To meet the performance needs of your application, Azure Cosmos DB uses partitioning to scale individual containers in a database. The items in a container are divided into separate subsets called logical partitions when partitioning. On the basis of the value of a partition key associated with each item in a container, logical partitions are formed. All items in a logical partition have the same partition key value.

Partition ranges can be subdivided dynamically to grow the database seamlessly as the application grows while maintaining high availability at the same time. Azure Cosmos DB fully manages partition management, so as a developer you don't need to write code or manage your partitions.

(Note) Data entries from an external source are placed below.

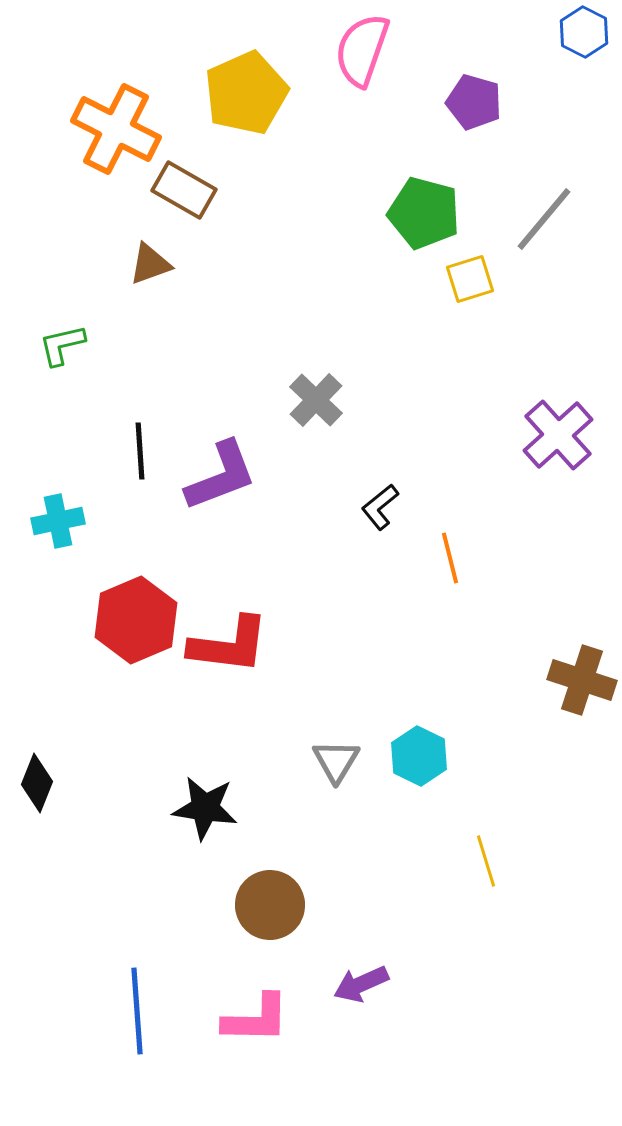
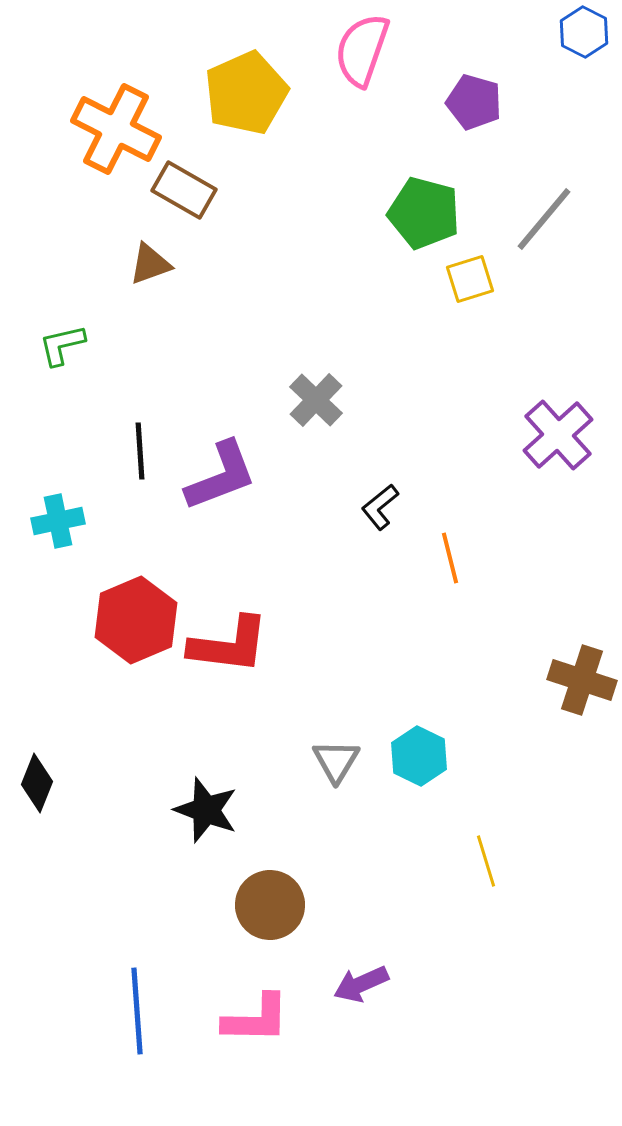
black star: moved 1 px right, 2 px down; rotated 12 degrees clockwise
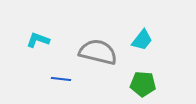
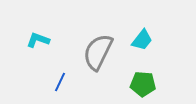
gray semicircle: rotated 78 degrees counterclockwise
blue line: moved 1 px left, 3 px down; rotated 72 degrees counterclockwise
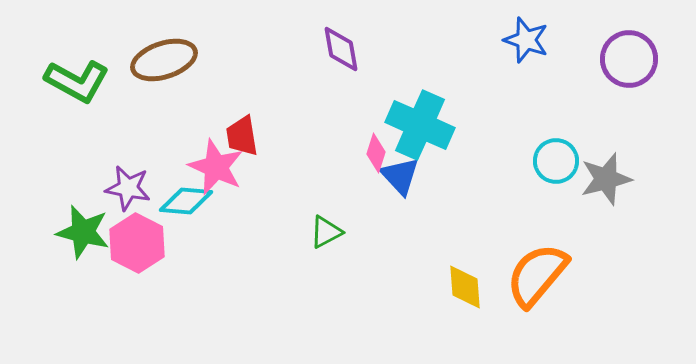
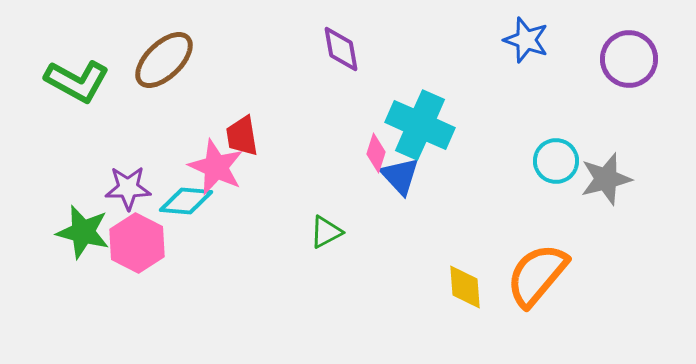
brown ellipse: rotated 26 degrees counterclockwise
purple star: rotated 12 degrees counterclockwise
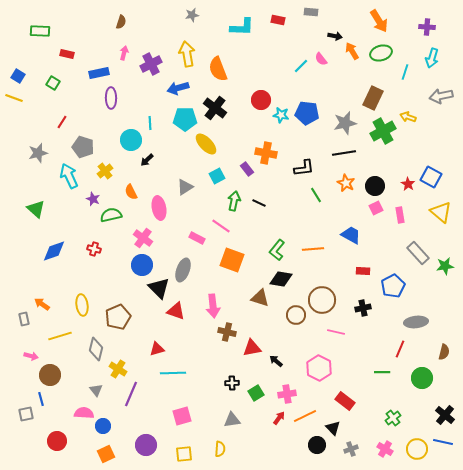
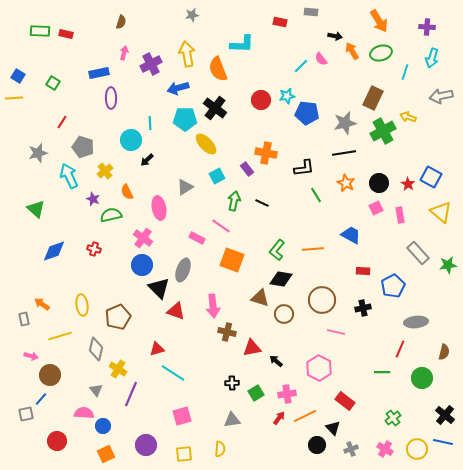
red rectangle at (278, 20): moved 2 px right, 2 px down
cyan L-shape at (242, 27): moved 17 px down
red rectangle at (67, 54): moved 1 px left, 20 px up
yellow line at (14, 98): rotated 24 degrees counterclockwise
cyan star at (281, 115): moved 6 px right, 19 px up; rotated 21 degrees counterclockwise
black circle at (375, 186): moved 4 px right, 3 px up
orange semicircle at (131, 192): moved 4 px left
black line at (259, 203): moved 3 px right
green star at (445, 266): moved 3 px right, 1 px up
brown circle at (296, 315): moved 12 px left, 1 px up
cyan line at (173, 373): rotated 35 degrees clockwise
blue line at (41, 399): rotated 56 degrees clockwise
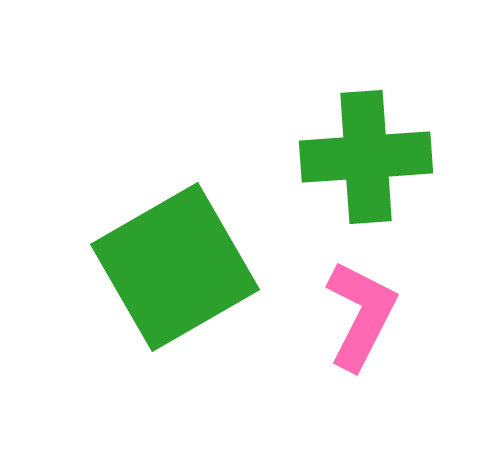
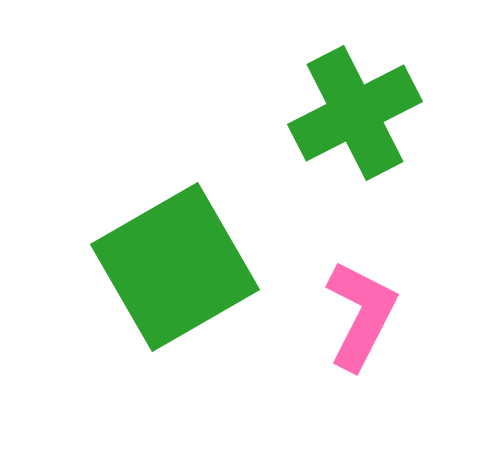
green cross: moved 11 px left, 44 px up; rotated 23 degrees counterclockwise
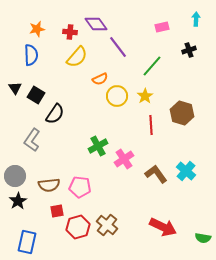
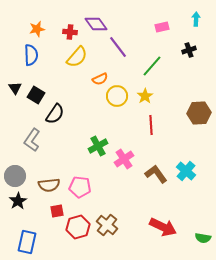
brown hexagon: moved 17 px right; rotated 20 degrees counterclockwise
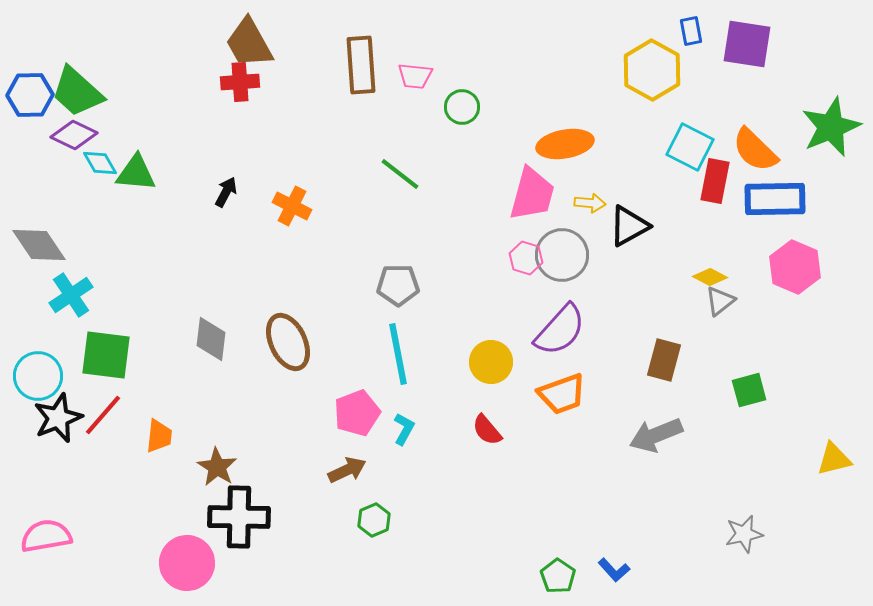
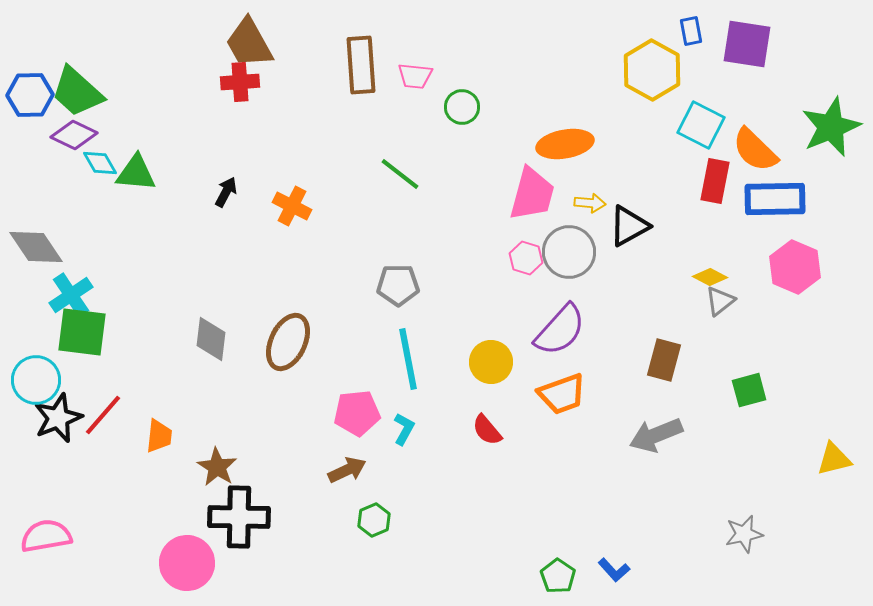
cyan square at (690, 147): moved 11 px right, 22 px up
gray diamond at (39, 245): moved 3 px left, 2 px down
gray circle at (562, 255): moved 7 px right, 3 px up
brown ellipse at (288, 342): rotated 50 degrees clockwise
cyan line at (398, 354): moved 10 px right, 5 px down
green square at (106, 355): moved 24 px left, 23 px up
cyan circle at (38, 376): moved 2 px left, 4 px down
pink pentagon at (357, 413): rotated 15 degrees clockwise
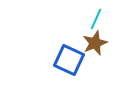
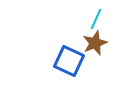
blue square: moved 1 px down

Selecting a partition key is an important decision that will affect the performance of your application. When selecting a partition key, consider the following details:

  • A single logical partition has a 10 GB upper storage limit.
  • There is a minimum throughput of 400 request units per second (RU/s) in partitioned containers. Requests for the same partition key can not exceed the performance assigned to a partition. If requests exceed the allocated throughput, the rate of requests is limited. So, picking a partition key that doesn't result in "hot spots" in your application is important.
  • Choose a partition key that evenly and evenly spreads the workload across all partitions over time. Your choice of partition key should balance the need for efficient partition queries and transactions to achieve scalability against the goal of distributing items across multiple partitions.
  • Choose a partition key with a wide range of values and patterns of access that are spread evenly across logical partitions. This helps spread the data and activity in your container across the set of logical partitions, allowing resources to be distributed across logical partitions for data storage and throughput.
  • Partition key candidates may include properties that frequently appear in your queries as a filter. Including the partition key in the filter predicate can efficiently route queries.

Wrap up

Partitioning is one of the important concepts of Azure Cosmos DB and used to scale individual containers in a database to meet your application's performance needs.

Hi, I'm Maher, Development Technologies MVP. I'm blogging about ASP.NET Core and Microsoft Azure.